- Work to be completed
In the entries below, find the line with "First you need" and the line with "git clone https://github.com/Dylan-halls/Theseus/". Print those two and everything between them exactly, and nothing else.

- Data in this exercise
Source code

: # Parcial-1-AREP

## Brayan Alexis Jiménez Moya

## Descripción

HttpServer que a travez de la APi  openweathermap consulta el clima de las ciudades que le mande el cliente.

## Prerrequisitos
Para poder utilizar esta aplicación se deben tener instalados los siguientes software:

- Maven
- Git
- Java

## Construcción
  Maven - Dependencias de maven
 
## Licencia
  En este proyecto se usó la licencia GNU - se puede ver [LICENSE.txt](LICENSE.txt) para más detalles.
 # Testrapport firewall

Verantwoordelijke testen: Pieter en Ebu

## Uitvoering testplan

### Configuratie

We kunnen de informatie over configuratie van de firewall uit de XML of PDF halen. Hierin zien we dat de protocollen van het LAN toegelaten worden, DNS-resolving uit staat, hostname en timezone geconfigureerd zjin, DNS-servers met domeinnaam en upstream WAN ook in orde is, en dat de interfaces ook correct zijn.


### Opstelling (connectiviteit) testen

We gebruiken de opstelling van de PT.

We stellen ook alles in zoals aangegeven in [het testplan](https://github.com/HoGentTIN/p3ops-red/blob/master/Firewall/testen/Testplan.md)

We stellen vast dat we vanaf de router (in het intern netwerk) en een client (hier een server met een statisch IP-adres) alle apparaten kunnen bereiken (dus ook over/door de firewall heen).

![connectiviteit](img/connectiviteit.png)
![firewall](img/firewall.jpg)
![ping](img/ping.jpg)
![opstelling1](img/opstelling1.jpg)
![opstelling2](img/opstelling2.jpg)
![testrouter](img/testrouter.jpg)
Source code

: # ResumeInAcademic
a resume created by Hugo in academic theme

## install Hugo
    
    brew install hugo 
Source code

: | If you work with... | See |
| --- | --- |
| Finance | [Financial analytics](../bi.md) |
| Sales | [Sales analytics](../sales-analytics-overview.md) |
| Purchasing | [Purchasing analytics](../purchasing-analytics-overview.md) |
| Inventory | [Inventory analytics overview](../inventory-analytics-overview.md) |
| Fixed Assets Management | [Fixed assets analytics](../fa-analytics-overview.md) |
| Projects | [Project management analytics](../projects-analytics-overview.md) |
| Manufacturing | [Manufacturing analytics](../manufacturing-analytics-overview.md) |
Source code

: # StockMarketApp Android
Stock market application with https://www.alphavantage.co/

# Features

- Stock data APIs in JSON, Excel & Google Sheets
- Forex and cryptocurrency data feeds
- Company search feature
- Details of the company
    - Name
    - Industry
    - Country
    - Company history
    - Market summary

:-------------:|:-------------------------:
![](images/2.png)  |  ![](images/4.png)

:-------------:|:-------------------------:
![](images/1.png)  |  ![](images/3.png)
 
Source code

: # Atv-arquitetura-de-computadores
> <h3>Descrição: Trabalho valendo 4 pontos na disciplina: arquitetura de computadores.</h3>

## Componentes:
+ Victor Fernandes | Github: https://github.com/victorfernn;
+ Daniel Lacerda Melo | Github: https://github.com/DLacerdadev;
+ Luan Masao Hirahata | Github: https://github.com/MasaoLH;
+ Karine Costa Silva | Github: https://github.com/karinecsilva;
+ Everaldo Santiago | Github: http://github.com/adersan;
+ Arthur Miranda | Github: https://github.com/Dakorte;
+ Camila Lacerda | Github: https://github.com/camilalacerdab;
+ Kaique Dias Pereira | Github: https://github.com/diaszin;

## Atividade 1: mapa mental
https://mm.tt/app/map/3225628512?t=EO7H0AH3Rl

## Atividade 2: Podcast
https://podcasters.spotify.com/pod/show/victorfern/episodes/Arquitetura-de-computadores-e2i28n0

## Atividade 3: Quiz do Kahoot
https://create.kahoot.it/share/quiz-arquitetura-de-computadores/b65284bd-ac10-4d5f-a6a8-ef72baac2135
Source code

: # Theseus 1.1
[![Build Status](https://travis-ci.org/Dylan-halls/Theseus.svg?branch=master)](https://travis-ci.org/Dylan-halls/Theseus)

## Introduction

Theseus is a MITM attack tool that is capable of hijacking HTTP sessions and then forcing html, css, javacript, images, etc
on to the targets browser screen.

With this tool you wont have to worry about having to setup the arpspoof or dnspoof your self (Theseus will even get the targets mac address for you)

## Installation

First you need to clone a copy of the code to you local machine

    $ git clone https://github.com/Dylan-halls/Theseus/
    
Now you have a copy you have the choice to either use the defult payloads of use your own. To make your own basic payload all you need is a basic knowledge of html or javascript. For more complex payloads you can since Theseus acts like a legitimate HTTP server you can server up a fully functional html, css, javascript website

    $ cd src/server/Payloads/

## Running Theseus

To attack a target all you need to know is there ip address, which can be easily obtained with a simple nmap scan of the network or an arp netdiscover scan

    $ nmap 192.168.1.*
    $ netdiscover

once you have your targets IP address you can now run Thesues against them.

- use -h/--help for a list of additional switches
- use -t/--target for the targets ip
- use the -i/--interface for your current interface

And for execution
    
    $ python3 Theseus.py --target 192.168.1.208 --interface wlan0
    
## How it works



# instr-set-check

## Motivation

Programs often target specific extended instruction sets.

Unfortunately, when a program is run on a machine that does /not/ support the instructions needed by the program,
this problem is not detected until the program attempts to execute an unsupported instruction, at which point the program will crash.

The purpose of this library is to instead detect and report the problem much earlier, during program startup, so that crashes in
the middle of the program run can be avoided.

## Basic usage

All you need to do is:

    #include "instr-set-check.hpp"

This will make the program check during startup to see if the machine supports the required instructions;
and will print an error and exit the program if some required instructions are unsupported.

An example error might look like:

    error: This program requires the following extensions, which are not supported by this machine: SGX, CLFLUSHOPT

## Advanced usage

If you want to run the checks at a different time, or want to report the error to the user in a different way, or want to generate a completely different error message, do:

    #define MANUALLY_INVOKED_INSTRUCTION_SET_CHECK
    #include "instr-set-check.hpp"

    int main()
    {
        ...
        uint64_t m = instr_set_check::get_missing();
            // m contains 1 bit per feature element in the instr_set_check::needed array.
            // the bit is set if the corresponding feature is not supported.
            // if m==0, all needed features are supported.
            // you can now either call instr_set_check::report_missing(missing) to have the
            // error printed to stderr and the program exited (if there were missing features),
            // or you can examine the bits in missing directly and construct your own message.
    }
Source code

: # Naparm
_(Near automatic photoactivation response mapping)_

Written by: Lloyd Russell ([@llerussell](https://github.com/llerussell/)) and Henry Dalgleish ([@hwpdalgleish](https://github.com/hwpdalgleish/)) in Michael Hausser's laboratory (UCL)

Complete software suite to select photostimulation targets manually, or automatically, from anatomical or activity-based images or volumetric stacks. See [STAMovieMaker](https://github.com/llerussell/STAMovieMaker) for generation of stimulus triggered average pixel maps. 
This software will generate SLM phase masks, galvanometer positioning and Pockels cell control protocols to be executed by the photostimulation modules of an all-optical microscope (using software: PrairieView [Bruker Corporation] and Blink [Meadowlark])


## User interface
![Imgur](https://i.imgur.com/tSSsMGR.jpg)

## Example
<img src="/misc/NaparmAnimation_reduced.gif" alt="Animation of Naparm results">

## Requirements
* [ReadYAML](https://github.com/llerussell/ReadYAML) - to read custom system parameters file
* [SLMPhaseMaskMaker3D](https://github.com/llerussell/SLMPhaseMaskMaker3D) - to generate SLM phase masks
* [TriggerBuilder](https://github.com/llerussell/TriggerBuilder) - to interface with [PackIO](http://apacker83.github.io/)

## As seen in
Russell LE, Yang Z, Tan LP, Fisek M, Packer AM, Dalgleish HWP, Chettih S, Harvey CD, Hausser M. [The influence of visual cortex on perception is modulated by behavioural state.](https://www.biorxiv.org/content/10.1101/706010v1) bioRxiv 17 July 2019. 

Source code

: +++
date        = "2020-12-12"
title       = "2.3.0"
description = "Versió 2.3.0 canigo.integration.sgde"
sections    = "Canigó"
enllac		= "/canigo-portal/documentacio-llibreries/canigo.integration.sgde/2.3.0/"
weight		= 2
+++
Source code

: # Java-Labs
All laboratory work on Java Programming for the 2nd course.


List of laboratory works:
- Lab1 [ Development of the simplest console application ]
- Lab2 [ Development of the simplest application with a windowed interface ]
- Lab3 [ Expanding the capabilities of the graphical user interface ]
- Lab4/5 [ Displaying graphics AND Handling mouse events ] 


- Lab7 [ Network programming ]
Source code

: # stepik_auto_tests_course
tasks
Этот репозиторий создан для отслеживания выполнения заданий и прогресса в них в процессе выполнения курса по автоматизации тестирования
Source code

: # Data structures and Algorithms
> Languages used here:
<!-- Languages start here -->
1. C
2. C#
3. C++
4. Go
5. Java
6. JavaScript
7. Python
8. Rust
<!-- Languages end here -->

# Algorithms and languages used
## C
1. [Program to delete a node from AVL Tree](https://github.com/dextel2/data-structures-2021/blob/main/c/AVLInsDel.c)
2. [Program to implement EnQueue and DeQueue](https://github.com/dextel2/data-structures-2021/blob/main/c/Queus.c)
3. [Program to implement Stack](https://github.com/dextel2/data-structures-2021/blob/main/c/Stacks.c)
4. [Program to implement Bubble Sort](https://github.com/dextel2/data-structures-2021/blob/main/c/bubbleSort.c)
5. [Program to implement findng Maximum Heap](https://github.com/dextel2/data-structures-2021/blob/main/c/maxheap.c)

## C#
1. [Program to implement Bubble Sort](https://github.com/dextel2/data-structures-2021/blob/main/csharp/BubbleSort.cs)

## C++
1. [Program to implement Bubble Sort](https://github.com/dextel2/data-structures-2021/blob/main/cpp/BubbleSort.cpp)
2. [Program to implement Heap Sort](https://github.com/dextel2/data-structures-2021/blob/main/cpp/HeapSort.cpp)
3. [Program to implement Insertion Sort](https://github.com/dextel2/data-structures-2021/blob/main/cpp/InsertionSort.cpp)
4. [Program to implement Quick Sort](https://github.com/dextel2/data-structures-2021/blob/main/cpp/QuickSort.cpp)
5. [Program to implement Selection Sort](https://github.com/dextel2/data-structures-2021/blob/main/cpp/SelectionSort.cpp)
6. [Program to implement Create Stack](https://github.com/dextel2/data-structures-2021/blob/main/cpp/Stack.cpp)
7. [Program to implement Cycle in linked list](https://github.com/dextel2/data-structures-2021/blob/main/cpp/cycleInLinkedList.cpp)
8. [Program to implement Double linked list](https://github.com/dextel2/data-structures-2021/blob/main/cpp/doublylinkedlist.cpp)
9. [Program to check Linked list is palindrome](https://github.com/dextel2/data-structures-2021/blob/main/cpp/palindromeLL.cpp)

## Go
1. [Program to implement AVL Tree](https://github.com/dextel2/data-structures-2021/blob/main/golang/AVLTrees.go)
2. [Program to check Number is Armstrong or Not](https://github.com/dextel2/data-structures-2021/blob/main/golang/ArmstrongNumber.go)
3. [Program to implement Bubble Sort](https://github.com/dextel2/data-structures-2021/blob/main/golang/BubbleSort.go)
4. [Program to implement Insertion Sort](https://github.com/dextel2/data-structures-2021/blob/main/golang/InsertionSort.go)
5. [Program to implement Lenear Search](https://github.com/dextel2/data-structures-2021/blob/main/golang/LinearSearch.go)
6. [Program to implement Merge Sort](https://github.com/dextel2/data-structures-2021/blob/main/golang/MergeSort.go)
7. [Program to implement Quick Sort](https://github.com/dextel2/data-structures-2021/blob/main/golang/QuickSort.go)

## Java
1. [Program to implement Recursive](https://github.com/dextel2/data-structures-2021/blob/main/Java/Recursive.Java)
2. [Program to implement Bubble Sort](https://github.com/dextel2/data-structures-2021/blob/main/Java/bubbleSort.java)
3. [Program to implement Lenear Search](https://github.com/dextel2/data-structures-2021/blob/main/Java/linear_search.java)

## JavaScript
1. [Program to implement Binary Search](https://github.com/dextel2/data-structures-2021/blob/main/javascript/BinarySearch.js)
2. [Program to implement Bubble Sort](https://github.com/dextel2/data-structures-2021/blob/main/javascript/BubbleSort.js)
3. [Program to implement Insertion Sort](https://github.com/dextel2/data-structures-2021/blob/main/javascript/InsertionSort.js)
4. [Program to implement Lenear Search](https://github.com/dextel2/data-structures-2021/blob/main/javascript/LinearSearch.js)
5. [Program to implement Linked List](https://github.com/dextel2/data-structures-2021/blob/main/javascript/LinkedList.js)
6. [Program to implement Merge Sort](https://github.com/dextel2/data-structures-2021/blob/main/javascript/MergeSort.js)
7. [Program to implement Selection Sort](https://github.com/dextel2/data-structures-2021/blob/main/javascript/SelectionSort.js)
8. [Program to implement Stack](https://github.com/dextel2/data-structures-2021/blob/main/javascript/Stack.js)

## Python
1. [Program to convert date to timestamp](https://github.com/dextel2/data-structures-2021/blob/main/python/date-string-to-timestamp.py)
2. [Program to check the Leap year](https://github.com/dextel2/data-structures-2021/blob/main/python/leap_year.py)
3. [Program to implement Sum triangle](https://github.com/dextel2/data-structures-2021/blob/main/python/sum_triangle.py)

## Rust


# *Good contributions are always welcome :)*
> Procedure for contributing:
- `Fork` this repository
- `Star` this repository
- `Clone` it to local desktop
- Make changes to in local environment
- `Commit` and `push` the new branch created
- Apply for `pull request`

- Solution for this exercise
First you need to clone a copy of the code to you local machine

    $ git clone https://github.com/Dylan-halls/Theseus/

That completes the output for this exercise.